START RECORDED DATA

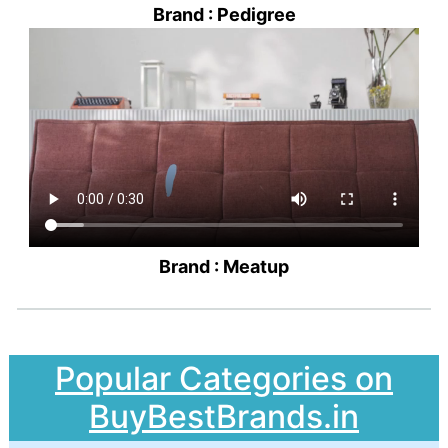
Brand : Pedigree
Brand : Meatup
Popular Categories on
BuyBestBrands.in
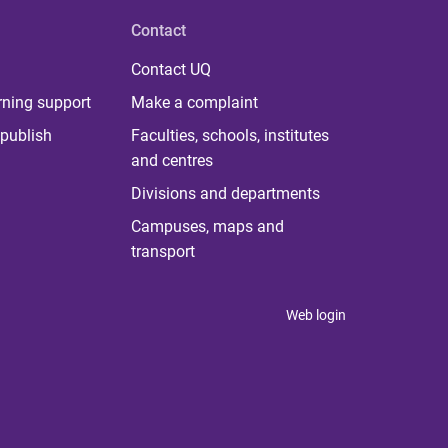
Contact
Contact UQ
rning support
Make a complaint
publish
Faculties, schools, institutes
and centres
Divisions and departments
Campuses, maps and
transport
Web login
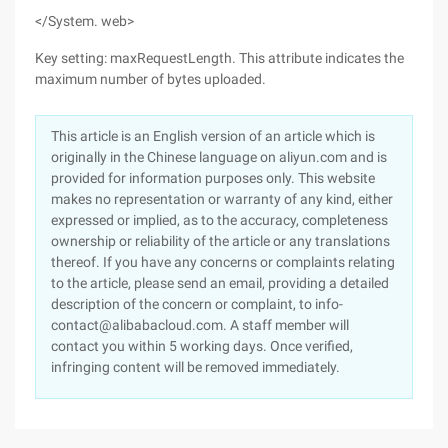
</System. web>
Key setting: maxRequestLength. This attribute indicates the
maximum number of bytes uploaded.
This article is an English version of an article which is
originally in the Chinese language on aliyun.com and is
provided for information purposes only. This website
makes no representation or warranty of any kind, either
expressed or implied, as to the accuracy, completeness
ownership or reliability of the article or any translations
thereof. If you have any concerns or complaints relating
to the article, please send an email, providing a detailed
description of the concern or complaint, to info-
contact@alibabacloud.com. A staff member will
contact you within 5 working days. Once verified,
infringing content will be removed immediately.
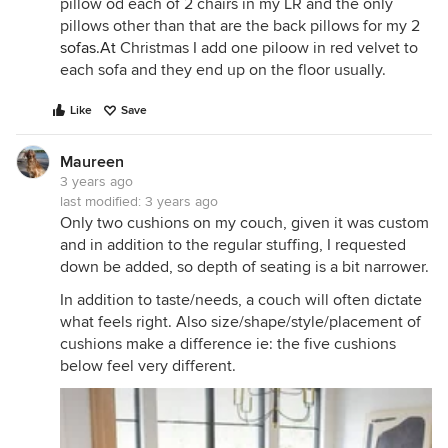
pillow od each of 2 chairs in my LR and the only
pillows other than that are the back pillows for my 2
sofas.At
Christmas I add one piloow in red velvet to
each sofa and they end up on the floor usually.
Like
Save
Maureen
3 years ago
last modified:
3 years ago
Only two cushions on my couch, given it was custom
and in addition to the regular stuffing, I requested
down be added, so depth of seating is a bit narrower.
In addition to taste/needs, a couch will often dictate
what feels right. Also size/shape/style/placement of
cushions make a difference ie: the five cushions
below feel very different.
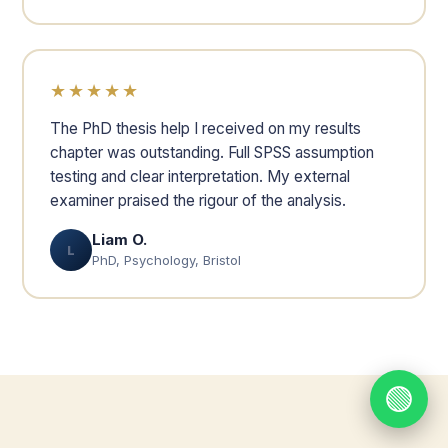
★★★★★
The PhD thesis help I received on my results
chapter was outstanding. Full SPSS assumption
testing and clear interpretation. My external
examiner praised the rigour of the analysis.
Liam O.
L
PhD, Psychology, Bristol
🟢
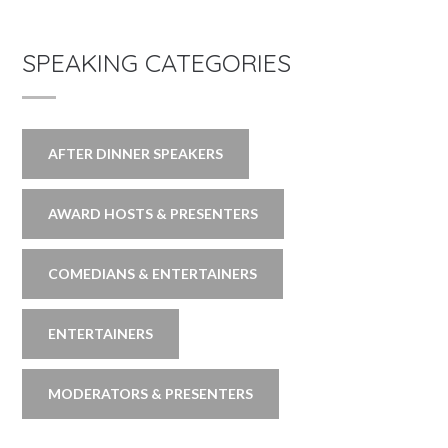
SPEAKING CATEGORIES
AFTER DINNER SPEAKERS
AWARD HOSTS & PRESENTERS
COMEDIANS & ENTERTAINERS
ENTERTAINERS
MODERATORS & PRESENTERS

END RECORDED DATA
START RECORDED DATA

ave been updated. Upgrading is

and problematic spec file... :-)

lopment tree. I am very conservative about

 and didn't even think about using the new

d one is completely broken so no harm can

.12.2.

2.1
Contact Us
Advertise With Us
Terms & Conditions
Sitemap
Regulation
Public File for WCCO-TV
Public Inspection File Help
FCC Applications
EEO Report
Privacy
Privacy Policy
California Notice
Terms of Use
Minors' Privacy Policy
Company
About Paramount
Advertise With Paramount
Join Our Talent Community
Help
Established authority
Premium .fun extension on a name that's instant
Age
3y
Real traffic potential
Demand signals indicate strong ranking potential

END RECORDED DATA

REQUIRED ACTION:
Check each line of the records above, and copy those that hold the word "Public".

YOUR SOLUTION:
Public File for WCCO-TV
Public Inspection File Help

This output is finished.